Seeing Se-ho’s home life, there are already several hints that could explain his behavior that day. We met a Se-ho that had already accepted his lifestyle, that had used it to his advantage. But back then, as a high schooler, it had to have been suffocating. And whatever happened, whether it had to do with home, his mom, school or Soo-jung, he just wanted Bok-soo on his side. To see him as pitiful, as the victim. And to have Bok-soo turn away, that must’ve felt like some kind of betrayal. Enough of a betrayal to prompt his false accusation. Or maybe I’m wrong. Maybe Se-ho was just that manipulative, even then. And, question: Why do these kids have easy access to the roof? And why are there no railings?

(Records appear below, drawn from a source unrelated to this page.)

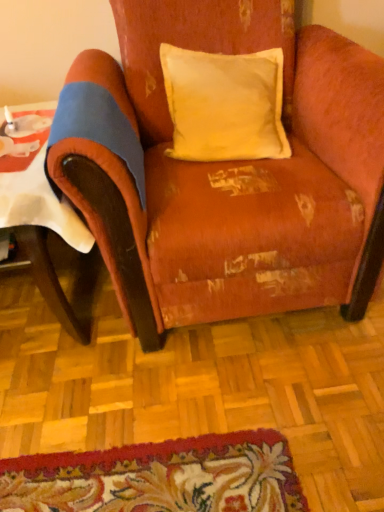
You are a GUI agent. You are given a task and a screenshot of the screen. Output one action in this format:
    pyautogui.click(x=<x>, y=<y>)
    Task: Click on the free space in front of worn velvet armchair at center
    
    Given the screenshot: What is the action you would take?
    pyautogui.click(x=218, y=425)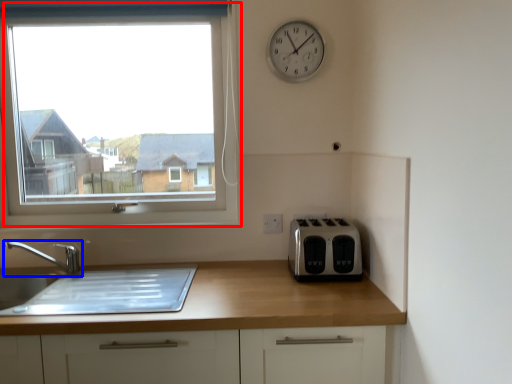
Question: Which object is closer to the camera taking this photo, window (highlighted by a red box) or tap (highlighted by a blue box)?

Choices:
 (A) window
 (B) tap

Answer: (B)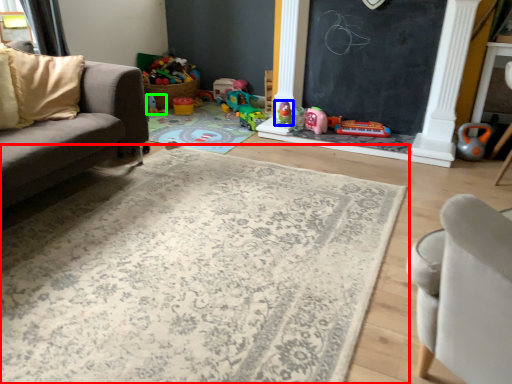
Question: Estimate the real-world distances between objects in this image. Which object is farther from mat (highlighted by a red box), toy (highlighted by a blue box) or toy (highlighted by a green box)?

Choices:
 (A) toy
 (B) toy

Answer: (B)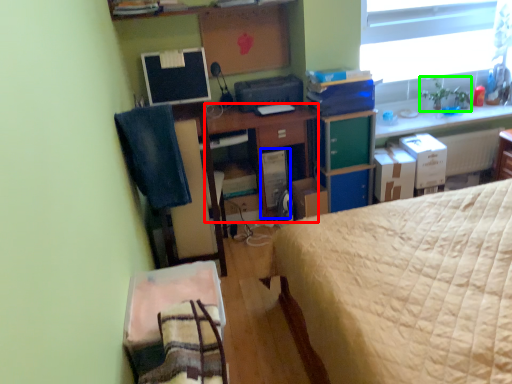
Question: Considering the real-world distances, which object is farthest from desk (highlighted by a red box)? computer tower (highlighted by a blue box) or houseplant (highlighted by a green box)?

Choices:
 (A) computer tower
 (B) houseplant

Answer: (B)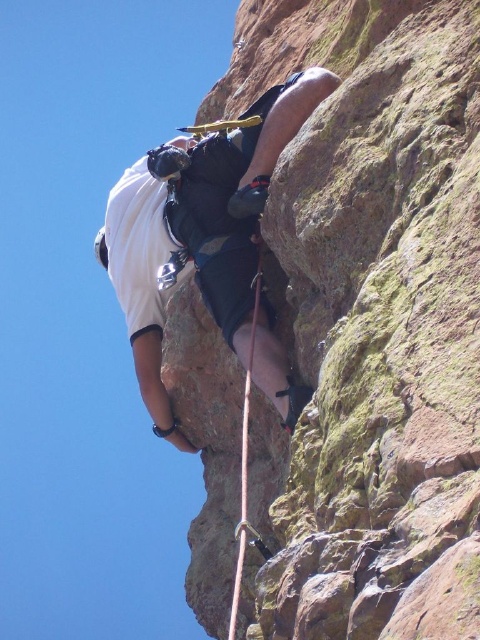
You are a safety inspector assessing the rock climbing setup. You notice the rusty rock at center and the white matte climbing harness at center. Based on their positions, which object is closer to the climber?

The rusty rock at center is in front of the white matte climbing harness at center, so the rusty rock at center is closer to the climber.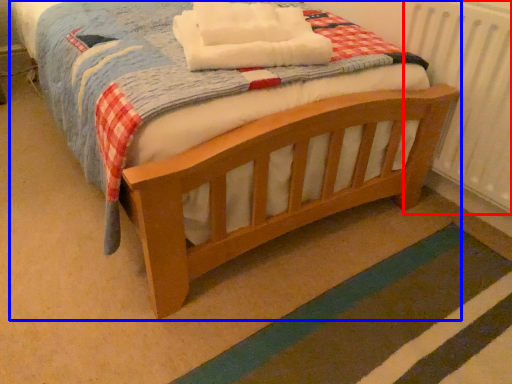
Question: Which object is further to the camera taking this photo, radiator (highlighted by a red box) or bed (highlighted by a blue box)?

Choices:
 (A) radiator
 (B) bed

Answer: (A)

Anyway, I digress. As excited as I am for our trio’s story, I’m just as excited for the actual high school hijinks that Bok-soo is sure to get into. For some reason, it never occurred to me that his young nephew In-ho would also be at Seolsong High. It creates some great tension. He doesn’t want to hurt In-ho, so he can’t act out as much as he thought he could. But at the same time, he can’t really protect In-ho either. He can’t go flying around doing parkour and the bullies’ errands all the time. Still, I’m glad that Bok-soo has at least one friendly face at that school.
There’s never one moment where I’m bored with this drama, and that in itself is such a great feeling. If I’m not laughing hysterically (which is most of the time), I’m fully invested in Bok-soo and his friends. Him and Teacher Park, him and Soo-jung, him and his family. The characters are so wonderfully realized, and I love seeing them all interact, whether they’re arguing or just goofing off. This perfect balance of humor and heart continues to make me one happy viewer.